Kegagalannya telah menyebabkan lebih dari $150 miliar deposit sekarang dikurung dalam kurator, yang berarti startup dan bisnis lain mungkin tidak dapat memperoleh uang mereka untuk waktu yang lama.
Staf di Federal Deposit Insurance Corporation – agen yang mengasuransikan deposito bank di bawah $250.000 – telah bekerja sepanjang akhir pekan mencari pembeli potensial untuk aset bank yang gagal tersebut. Ada banyak penawar untuk aset, tetapi hingga Minggu pagi, jenazah bank tetap berada dalam pengawasan pemerintah AS.
Terlepas dari kepanikan Silicon Valley, tidak ada tanda-tanda bahwa kegagalan bank dapat menyebabkan krisis seperti tahun 2008. Sistem perbankan negara itu sehat, memiliki lebih banyak modal daripada yang pernah ada dalam sejarahnya, dan telah mengalami berbagai uji tekanan yang menunjukkan bahwa keseluruhan sistem dapat bertahan bahkan dari resesi ekonomi yang substansial.

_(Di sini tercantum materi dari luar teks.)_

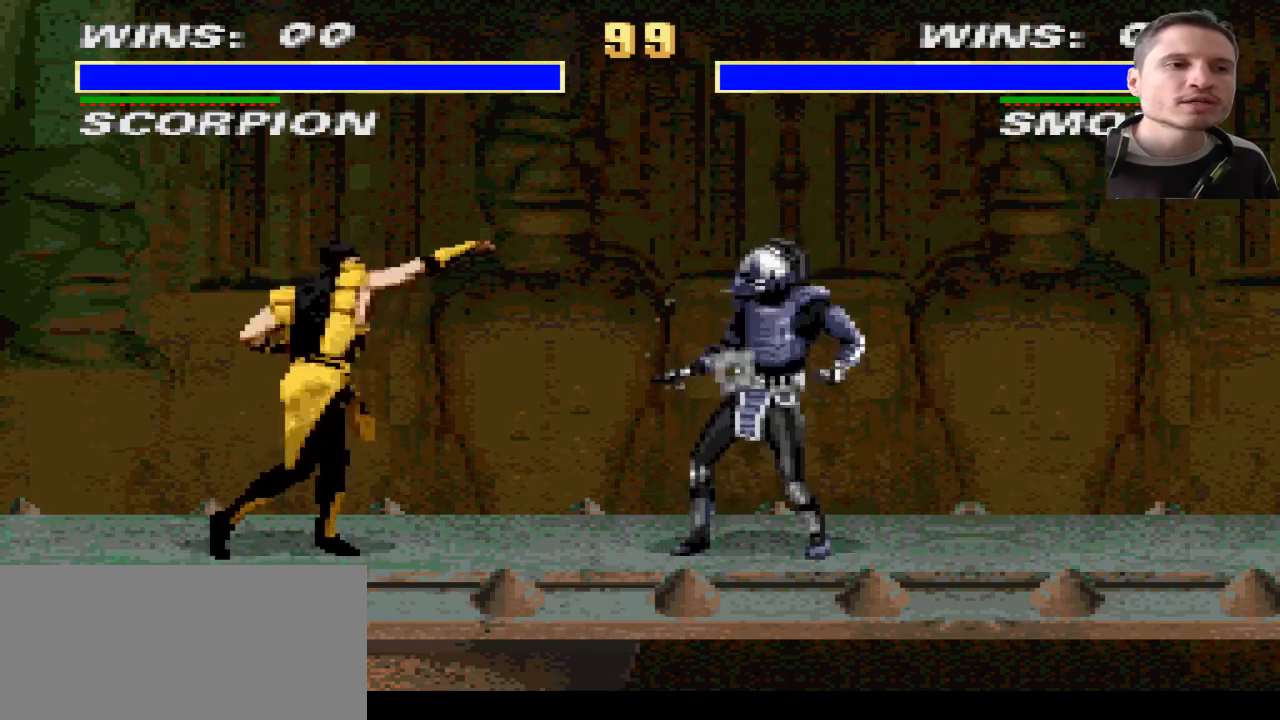
{"buttons": ["DPAD_RIGHT"], "events": [[133, "DPAD_RIGHT", "down"], [200, "R1", "down"], [333, "R1", "up"]]}
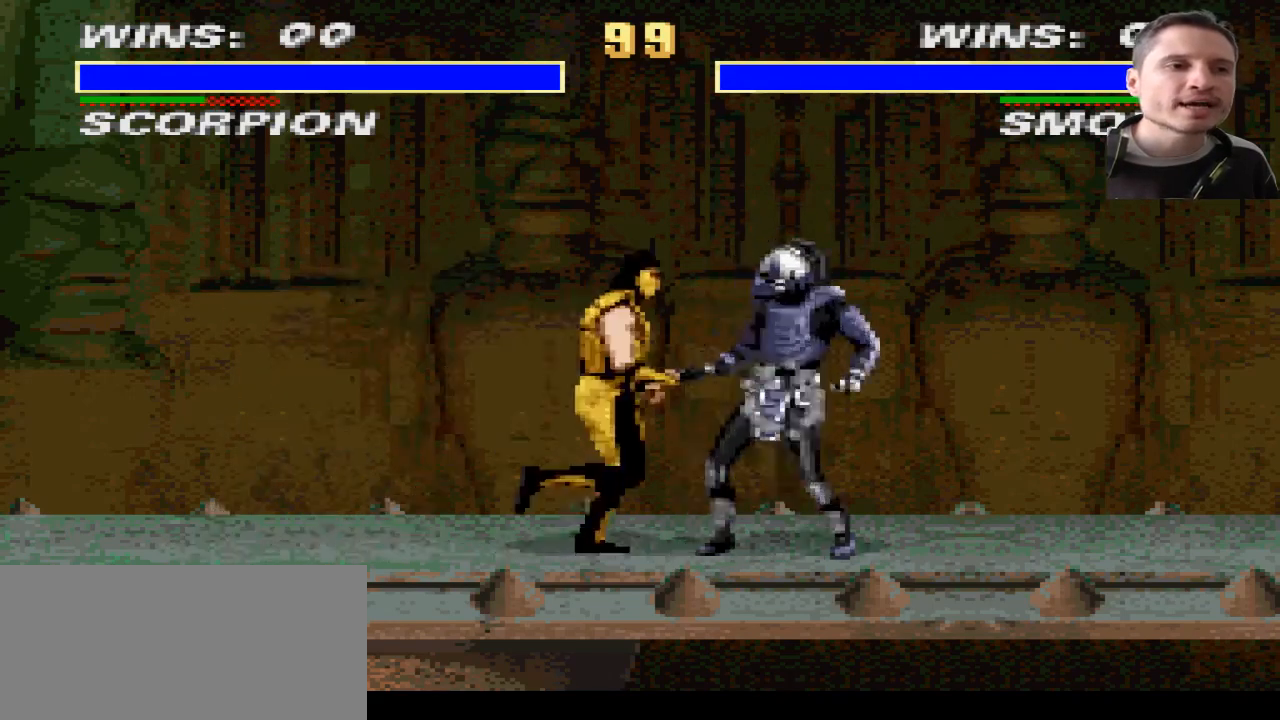
{"buttons": ["DPAD_LEFT"], "events": [[100, "DPAD_LEFT", "down"], [100, "DPAD_RIGHT", "up"]]}
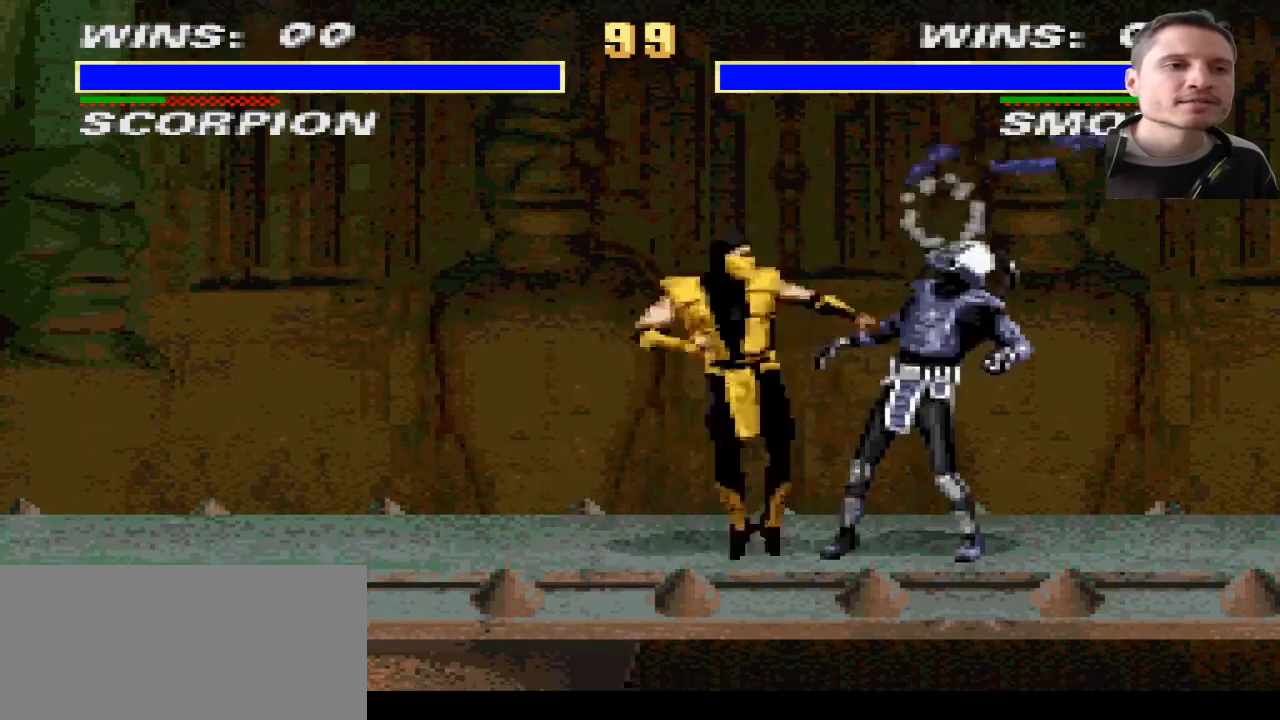
{"buttons": [], "events": [[500, "DPAD_LEFT", "up"]]}
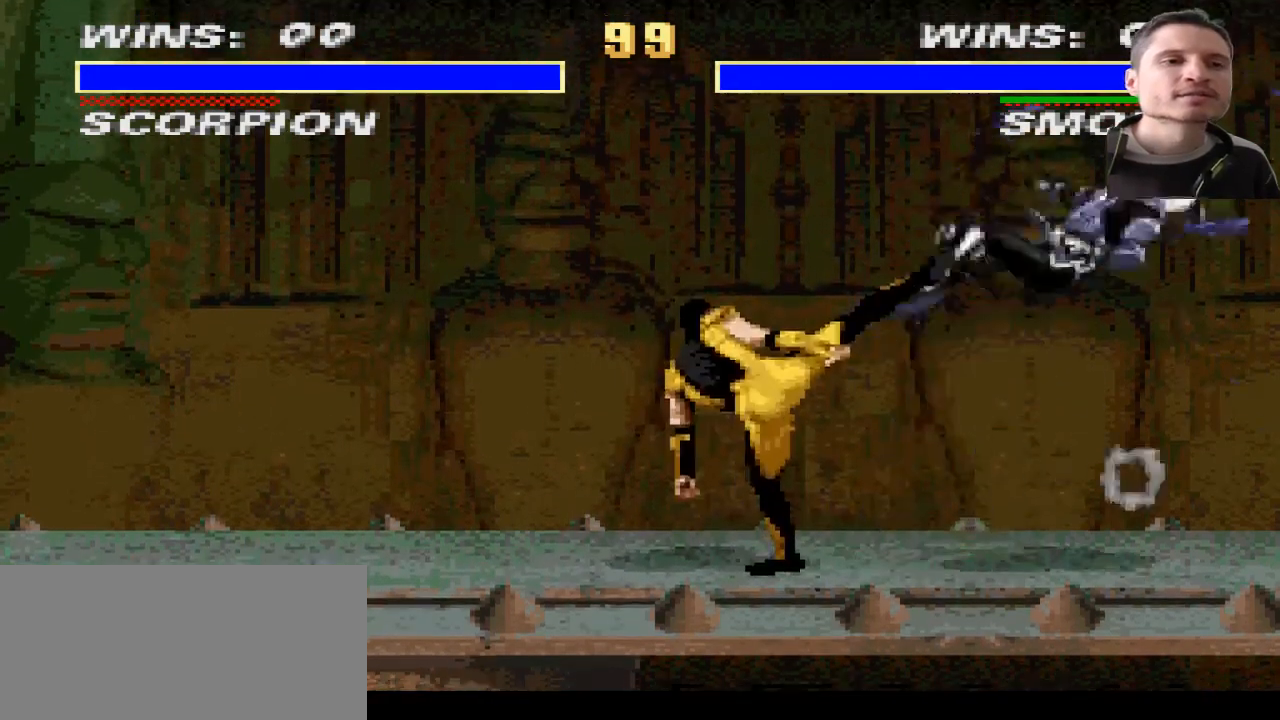
{"buttons": ["DPAD_LEFT"], "events": [[400, "DPAD_LEFT", "down"]]}
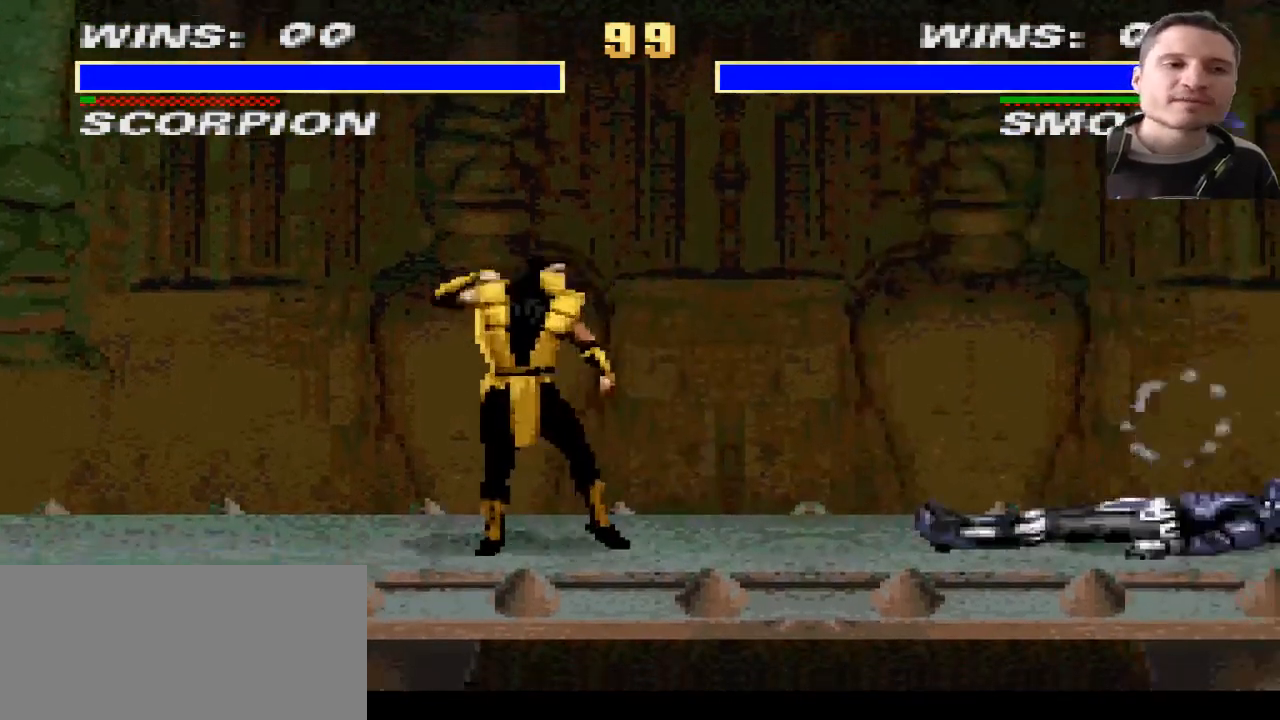
{"buttons": ["DPAD_LEFT"], "events": []}
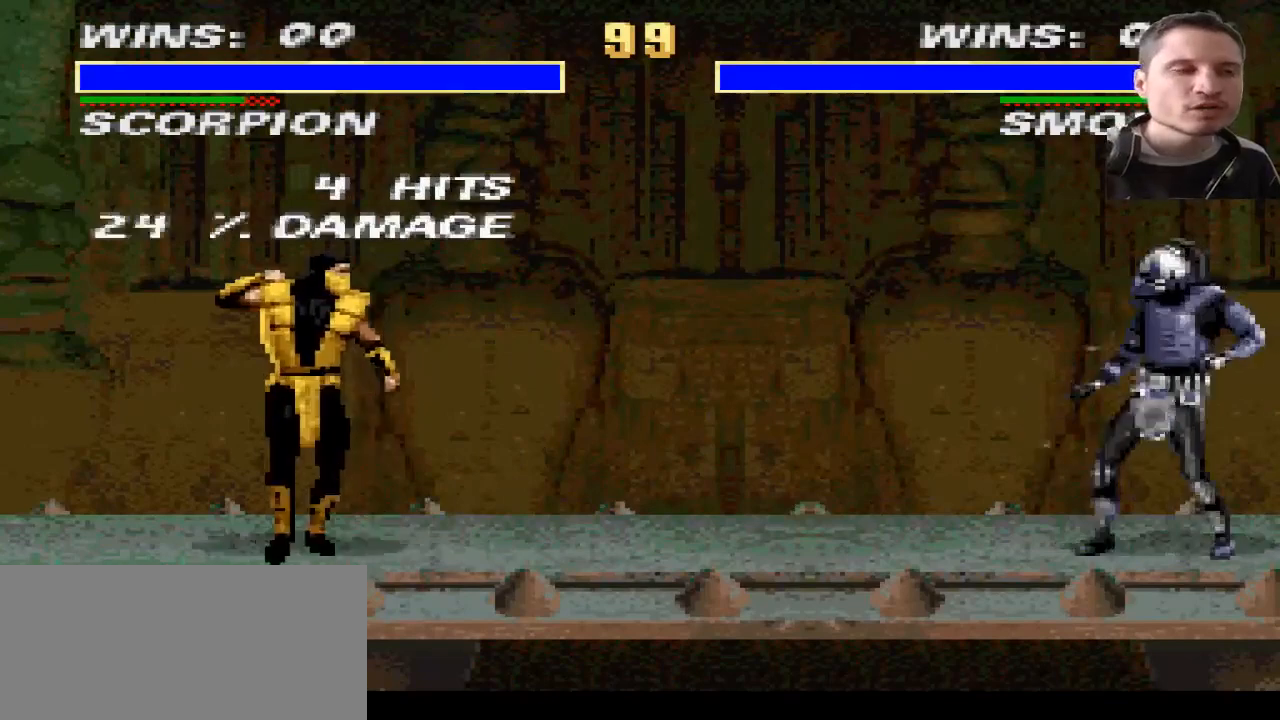
{"buttons": ["DPAD_LEFT"], "events": []}
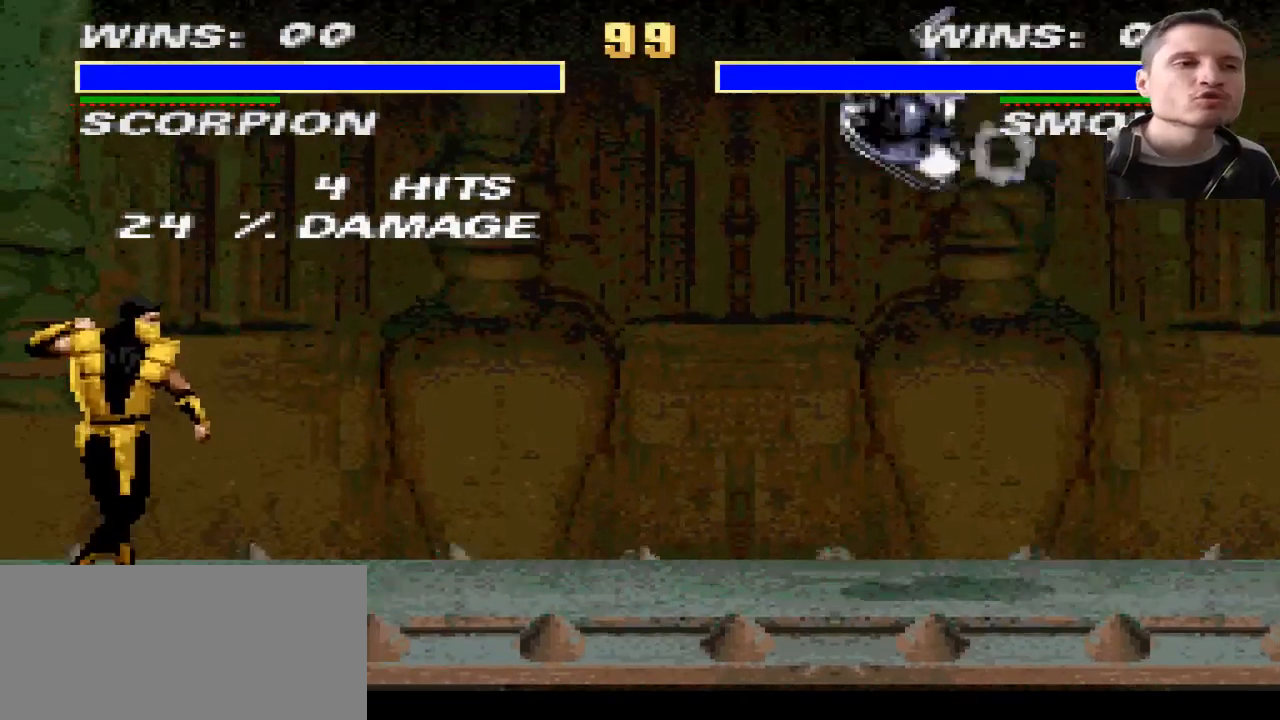
{"buttons": ["DPAD_RIGHT"], "events": [[66, "DPAD_LEFT", "up"], [267, "DPAD_RIGHT", "down"]]}
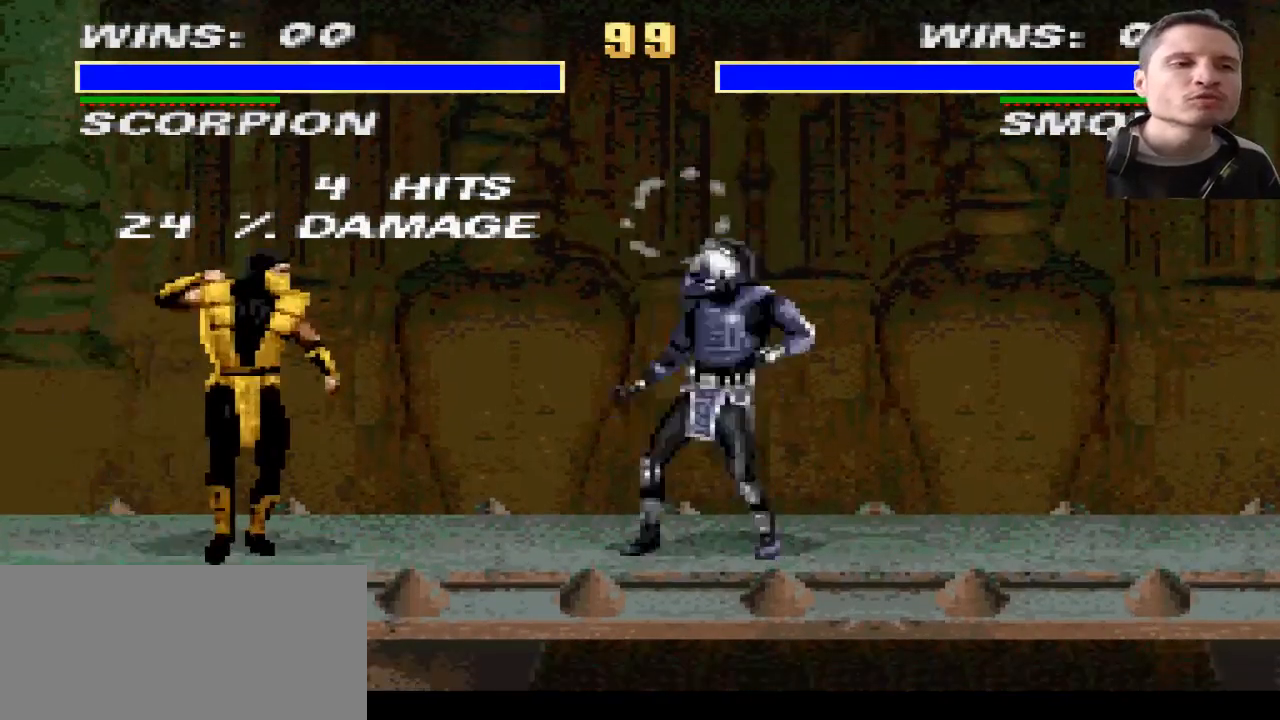
{"buttons": [], "events": [[100, "DPAD_RIGHT", "up"]]}
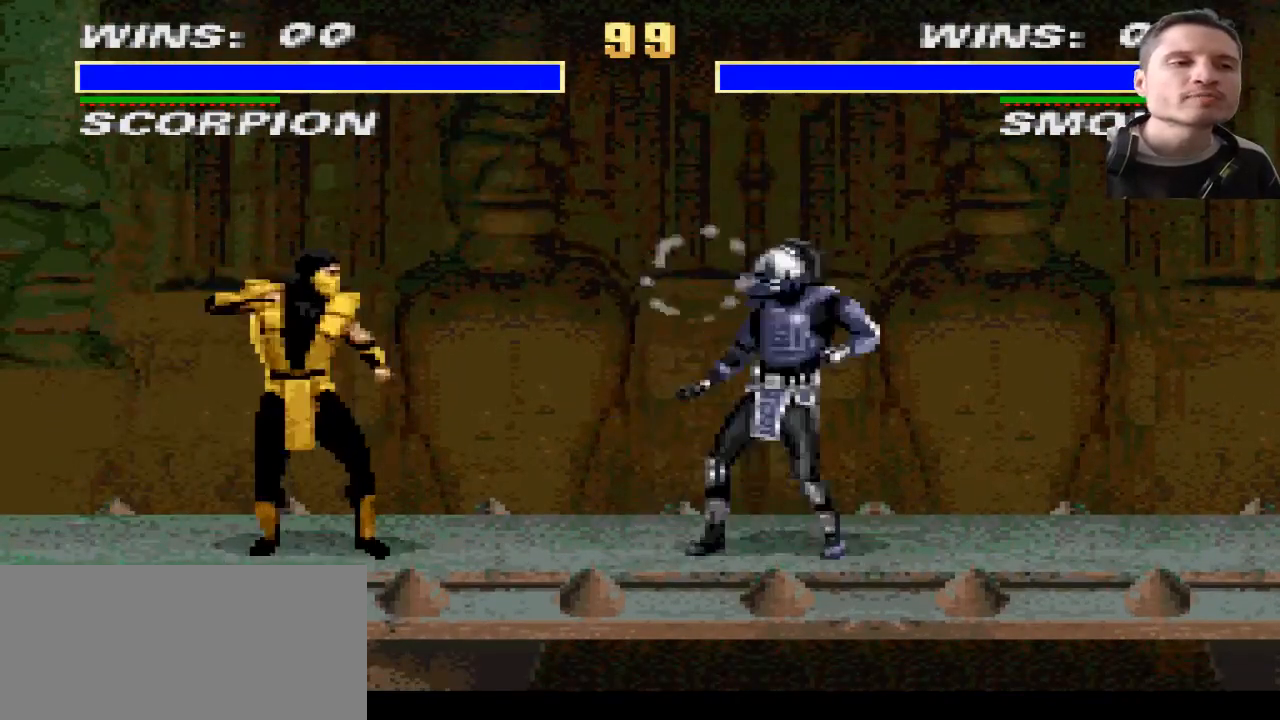
{"buttons": [], "events": [[134, "DPAD_LEFT", "down"], [334, "DPAD_LEFT", "up"]]}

Lebih lanjut, tampaknya kegagalan Silicon Valley Bank tampaknya merupakan situasi unik di mana para eksekutif bank membuat keputusan bisnis yang buruk dengan membeli obligasi tepat ketika Federal Reserve akan menaikkan suku bunga, dan bank tersebut secara tunggal terpapar pada satu industri tertentu yang memiliki terlihat kontraksi hebat dalam setahun terakhir.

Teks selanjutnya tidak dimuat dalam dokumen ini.